The Minister for Justice will introduce a range of measures to deal with immigration, residency and citizenship following the Yes vote in the citizenship referendum.
These will include dealing with the situation of the estimated 11,000 parents of Irish-born children, he told The Irish Times.
The Irish Nationality and Citizenship (Amendment) Bill has been sent to the Human Rights Commission for its comments, and there will be a period of about three months' consultation on this Bill before it is introduced in the Dáil. Mr McDowell said he was open to suggestions on amendments, particularly on the length of time necessary for a parent of an Irish-born child to live in Ireland for that child to qualify for citizenship.
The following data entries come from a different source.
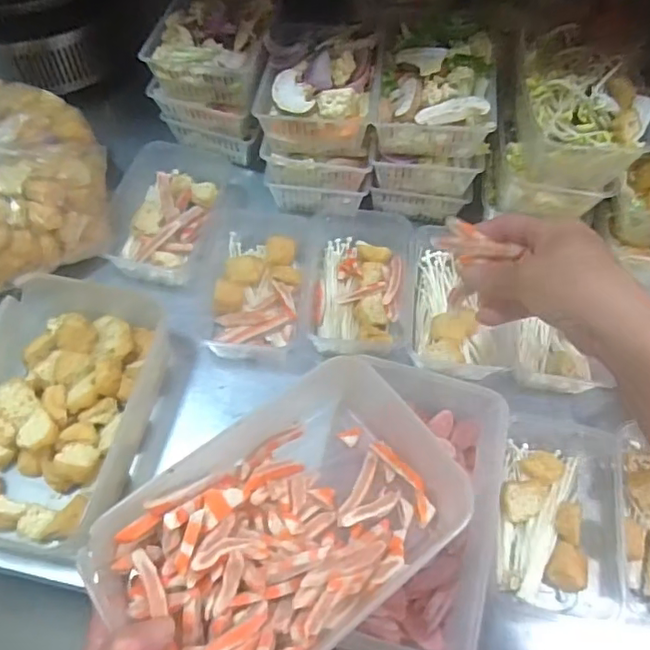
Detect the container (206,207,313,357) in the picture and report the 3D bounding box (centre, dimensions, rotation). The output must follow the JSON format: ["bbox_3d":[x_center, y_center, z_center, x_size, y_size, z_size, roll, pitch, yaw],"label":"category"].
[{"bbox_3d":[-0.070,-0.053,0.639,0.099,0.057,0.195,7,61,0],"label":"container"}]

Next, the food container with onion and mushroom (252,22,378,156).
[{"bbox_3d":[-0.006,-0.252,0.616,0.118,0.066,0.140,6,61,-1],"label":"food container with onion and mushroom"}]

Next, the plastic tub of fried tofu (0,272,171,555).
[{"bbox_3d":[-0.244,0.072,0.540,0.164,0.076,0.241,10,61,2],"label":"plastic tub of fried tofu"}]

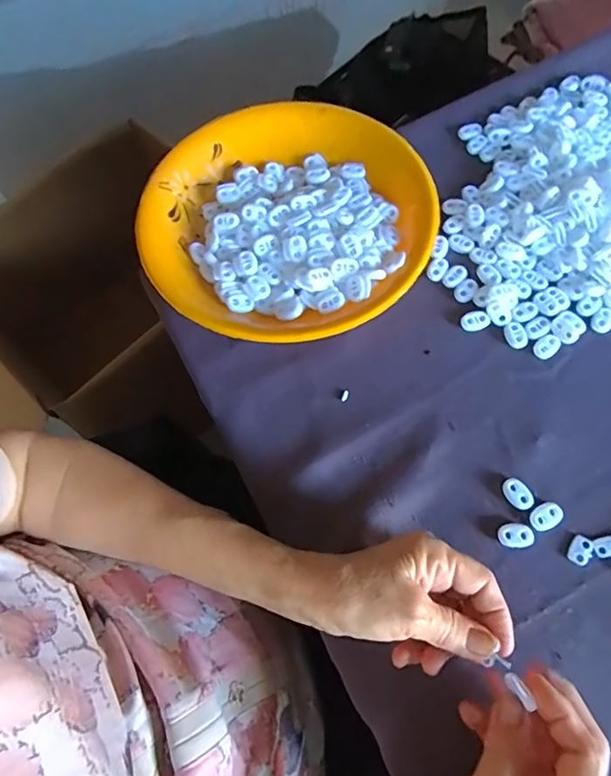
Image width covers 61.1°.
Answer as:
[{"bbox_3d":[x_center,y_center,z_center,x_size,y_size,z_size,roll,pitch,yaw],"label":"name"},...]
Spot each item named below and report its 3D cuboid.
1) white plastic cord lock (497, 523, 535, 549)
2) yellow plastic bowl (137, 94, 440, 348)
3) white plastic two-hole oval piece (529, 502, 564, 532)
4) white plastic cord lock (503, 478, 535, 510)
[{"bbox_3d":[0.143,0.100,0.352,0.024,0.005,0.015,0,68,4],"label":"white plastic cord lock"},{"bbox_3d":[-0.019,-0.142,0.438,0.223,0.060,0.238,-1,68,4],"label":"yellow plastic bowl"},{"bbox_3d":[0.164,0.087,0.351,0.023,0.004,0.016,-26,69,-6],"label":"white plastic two-hole oval piece"},{"bbox_3d":[0.149,0.074,0.362,0.016,0.004,0.022,-28,69,-7],"label":"white plastic cord lock"}]

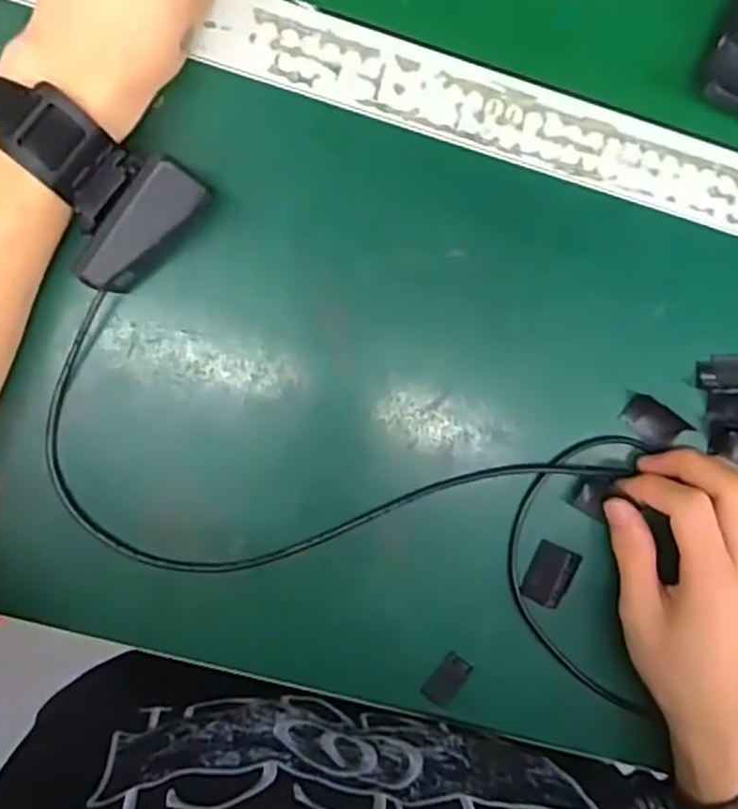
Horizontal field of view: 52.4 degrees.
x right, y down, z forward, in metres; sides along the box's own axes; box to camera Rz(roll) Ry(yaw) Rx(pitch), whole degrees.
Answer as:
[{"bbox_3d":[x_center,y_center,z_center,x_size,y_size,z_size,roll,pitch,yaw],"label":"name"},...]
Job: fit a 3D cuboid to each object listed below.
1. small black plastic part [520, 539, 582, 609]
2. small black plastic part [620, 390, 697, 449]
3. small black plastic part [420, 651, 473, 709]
[{"bbox_3d":[0.099,0.094,0.411,0.024,0.004,0.033,23,93,-6],"label":"small black plastic part"},{"bbox_3d":[0.153,0.010,0.404,0.034,0.008,0.022,34,92,-6],"label":"small black plastic part"},{"bbox_3d":[0.043,0.151,0.412,0.016,0.004,0.029,38,91,-6],"label":"small black plastic part"}]

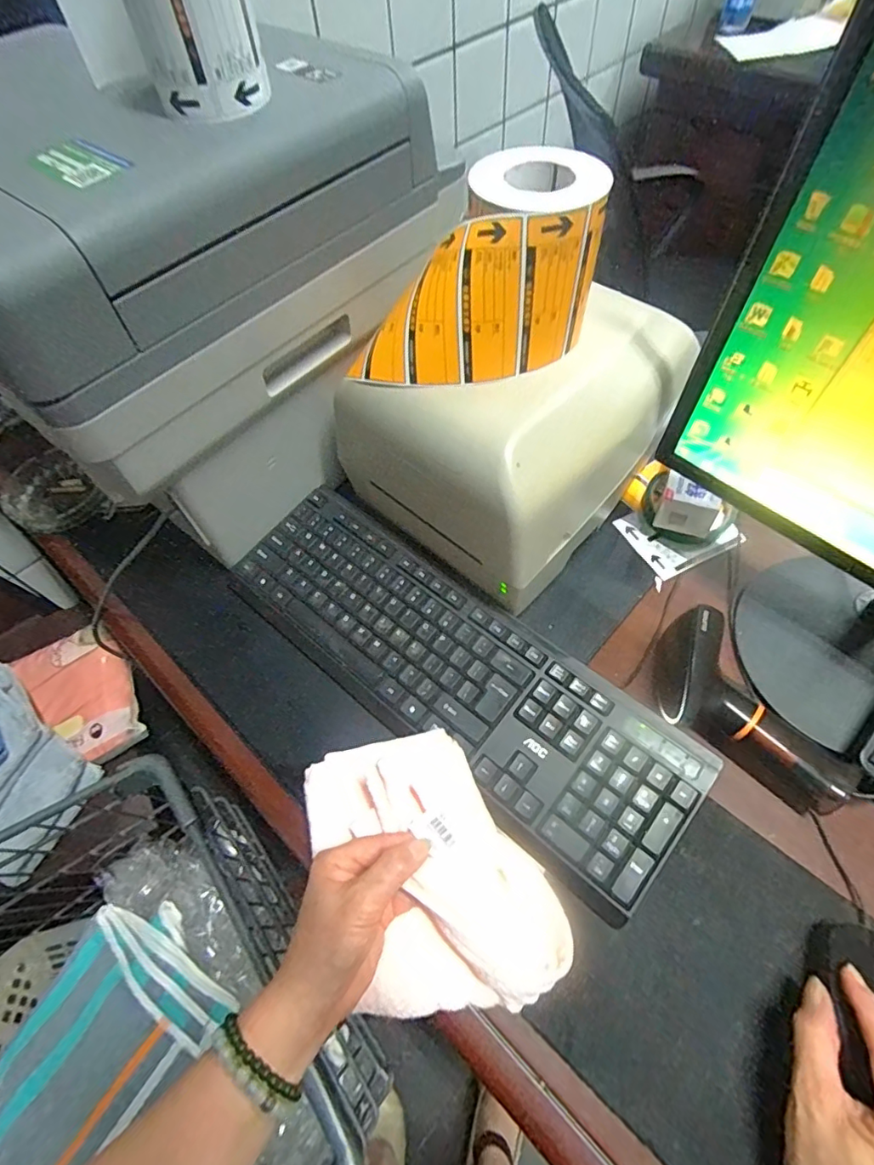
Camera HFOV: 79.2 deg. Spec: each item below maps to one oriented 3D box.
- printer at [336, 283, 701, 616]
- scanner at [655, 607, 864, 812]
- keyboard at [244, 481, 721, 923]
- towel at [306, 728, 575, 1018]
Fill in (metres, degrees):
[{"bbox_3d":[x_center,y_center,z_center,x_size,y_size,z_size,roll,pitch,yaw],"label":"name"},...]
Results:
[{"bbox_3d":[0.063,-0.138,0.456,0.205,0.158,0.253,40,69,23],"label":"printer"},{"bbox_3d":[0.228,0.103,0.399,0.071,0.069,0.161,-34,63,-15],"label":"scanner"},{"bbox_3d":[0.007,0.065,0.446,0.423,0.020,0.131,36,68,21],"label":"keyboard"},{"bbox_3d":[-0.004,0.186,0.348,0.135,0.052,0.165,-17,60,-6],"label":"towel"}]

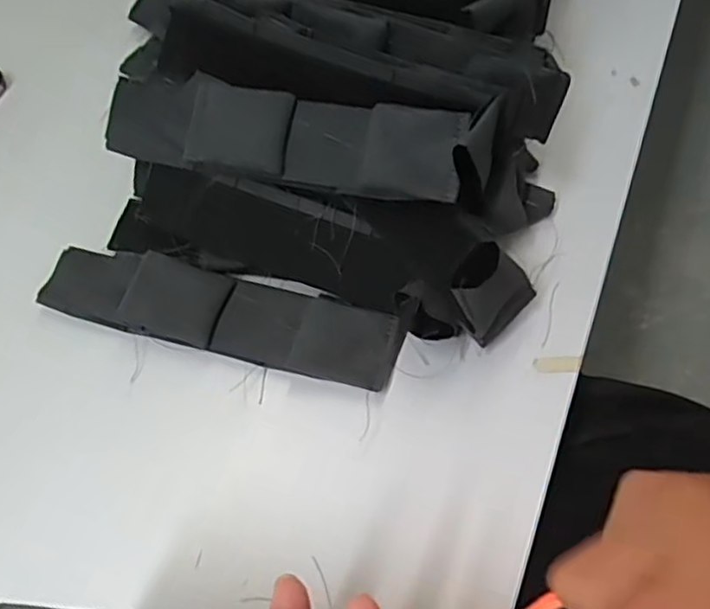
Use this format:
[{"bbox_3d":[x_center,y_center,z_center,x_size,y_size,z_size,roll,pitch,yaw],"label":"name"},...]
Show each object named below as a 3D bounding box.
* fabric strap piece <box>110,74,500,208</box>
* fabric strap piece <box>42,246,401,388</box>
[{"bbox_3d":[-0.035,-0.092,0.357,0.211,0.021,0.052,9,89,11],"label":"fabric strap piece"},{"bbox_3d":[-0.076,0.006,0.380,0.199,0.016,0.047,15,73,5],"label":"fabric strap piece"}]

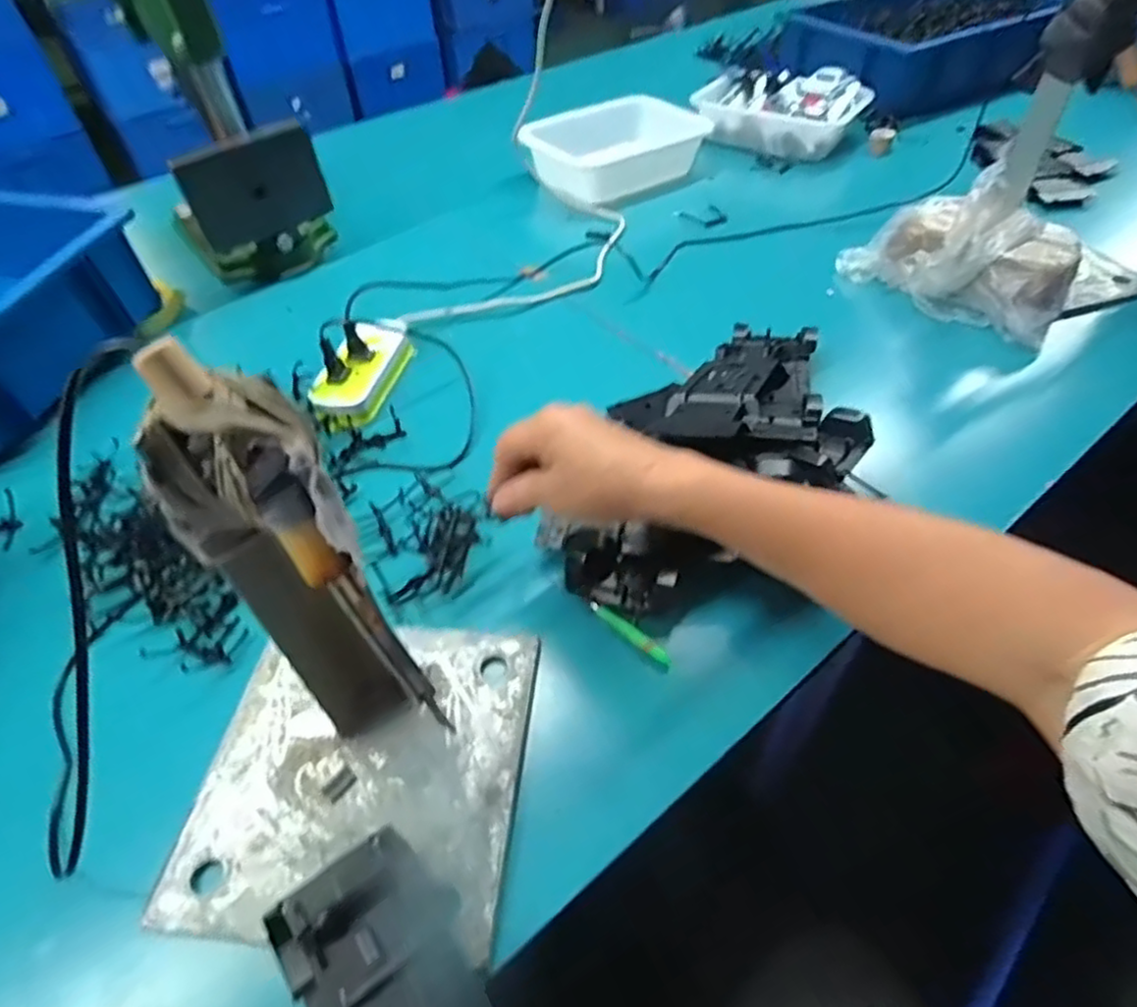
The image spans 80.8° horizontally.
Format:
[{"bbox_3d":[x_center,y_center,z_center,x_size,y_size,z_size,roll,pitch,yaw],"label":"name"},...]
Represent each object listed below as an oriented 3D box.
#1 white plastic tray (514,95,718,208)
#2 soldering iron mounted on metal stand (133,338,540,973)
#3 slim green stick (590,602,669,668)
[{"bbox_3d":[0.074,-0.520,0.967,0.237,0.057,0.179,-30,53,-21],"label":"white plastic tray"},{"bbox_3d":[-0.135,0.081,0.325,0.196,0.259,0.191,2,49,6],"label":"soldering iron mounted on metal stand"},{"bbox_3d":[0.042,0.091,0.471,0.069,0.010,0.010,29,56,26],"label":"slim green stick"}]

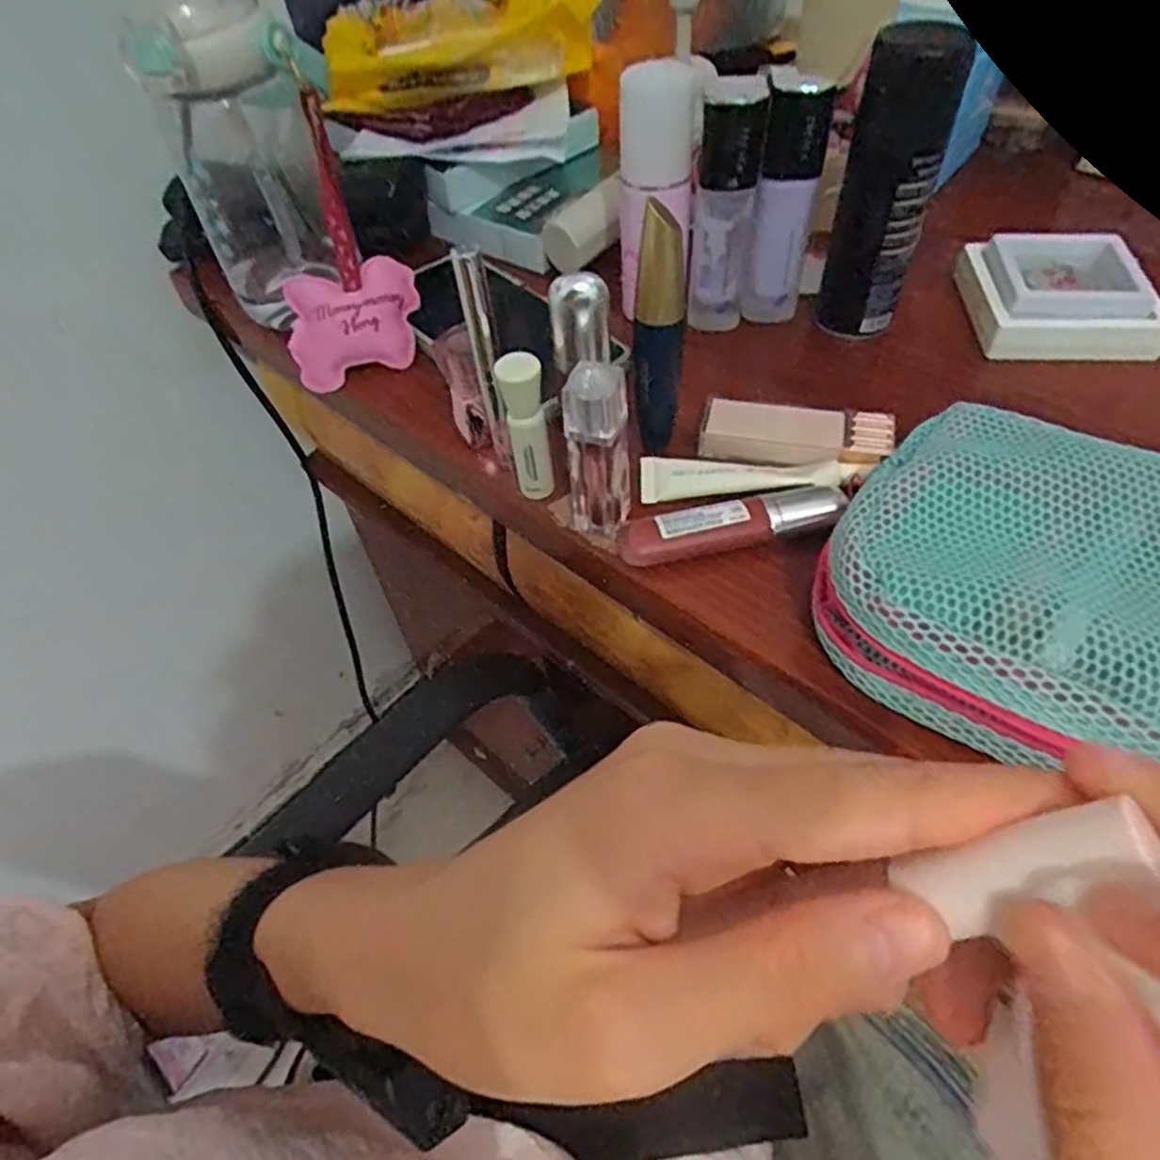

When this Bill has been passed, he will move to regularise the situation of the families of Irish-born children, who have been in a legal limbo since the L and O Supreme Court decision, which found that the parents of Irish citizen children had no automatic right to live in Ireland.
"When the Bill has been passed, we can address the existing people in Ireland without feeling we are creating precedents."
He added that he would not necessarily deal with everyone in this position in the same way as all circumstances were not the same.
Mr McDowell will then turn to the drafting of an Immigration and Residency Bill, which will change the laws relating to immigration, allowing for economic migration into the State from non EU-nationals.
At the moment, this is regulated by the work-permit system, which requires employers to obtain work permits, which they retain, for such workers.
Speaking of the outlines of such a Bill, he said that he was against skilled employees being tied to a particular employer.
However, the situation was different with unskilled employees. "If they are free to take a job for a week and then disappear, it raises the question of why they are being brought in," he said.
"We go back to the European Economic Area and the preference we must give them. We must have some system for non-EEA immigrants." This Bill was likely to be introduced some time in 2005, he said.
Welcoming the outcome of the citizenship referendum, he said that without the change in the Constitution it was likely that the L and O decision would be challenged in Europe if the Chen decision was upheld by the full European Court of Justice.
Last month the Advocate General of that court found that the Chinese mother of an Irish citizen child born in Belfast had the right to live in the UK, provided she was not a burden on the state.
He rejected the suggestion that a significant proportion of those who voted Yes in the referendum had been motivated by a hostility towards immigrants.
Referring to an exit poll conducted by RTÉ, he said: "I am very, very suspicious of that exit poll," he said. "People might have said immigrant and meant refugee. They invented the categories after they had received the replies. It was not scientific."